June 2008 was the last time I blogged. Since that time, I've tried blogging. Really, I've tried. But for some reason the end result wasn't exactly what I was looking for. Maybe it wasn't as jaded or smarmy or as laden with sarcasm as I would have liked it. But labeling it with any of those things is probably just a cop out. Really, I just think it comes down to laziness.
Originally, blogging was my 2-cent home version of real therapy. I had a string of really poor jobs that I paraded around as careers that just didn't give me the fulfillment that I was seeking. So I bitched about it. (I suppose I could have done the same at any local watering hole, but my recall after such complaining sessions wasn't as good as having the whole damn debacle in writing.)
It's a very strange time for me right now. I've been in a job for longer than a year that I really enjoy. I have annoyances from day to day, but nothing that warrants a blog post about the rampant stupidity that surrounds me. Because, there isn't stupidity around me. I genuinely like my coworkers and feel like we're actually in a worthwhile endeavor. Label it under the same category as "Clapping your hands if you believe in fairies", but I'm really into this higher education fundraising thing. Reallocate from the rich and give to the poor college students... who in turn will someday find themselves in a position of philanthropy, and start the whole circle of life all over again.

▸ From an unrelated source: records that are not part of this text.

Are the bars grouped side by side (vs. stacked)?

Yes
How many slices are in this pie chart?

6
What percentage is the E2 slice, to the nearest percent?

No more complaining about the job. Because I don't have a job... I think I've hit on something I wouldn't mind doing for the rest of my life. So this blog is going to have to have something to it. Some substance, some topic. So I'm probably going to revert to the complaining thing, because that's where my strength lies. Maybe the topics will be a little scattered, and maybe they won't flow together as I had wanted, but who's going to complain about it? Anyone? Does anyone actually read this stuff? (Considering I haven't updated in awhile... probably not.)
I'm going to at least pop some snippets up on this blog, because it's a way to keep my gears turning in this head of mine. Gotta stay sharp. Stick around, because if I toss enough words up here, I'm sure to eventually hit on something funny/touching/intelligent.
But for today, I have no freakin' idea how my wife sleeps when every light in the house is on. How does that work?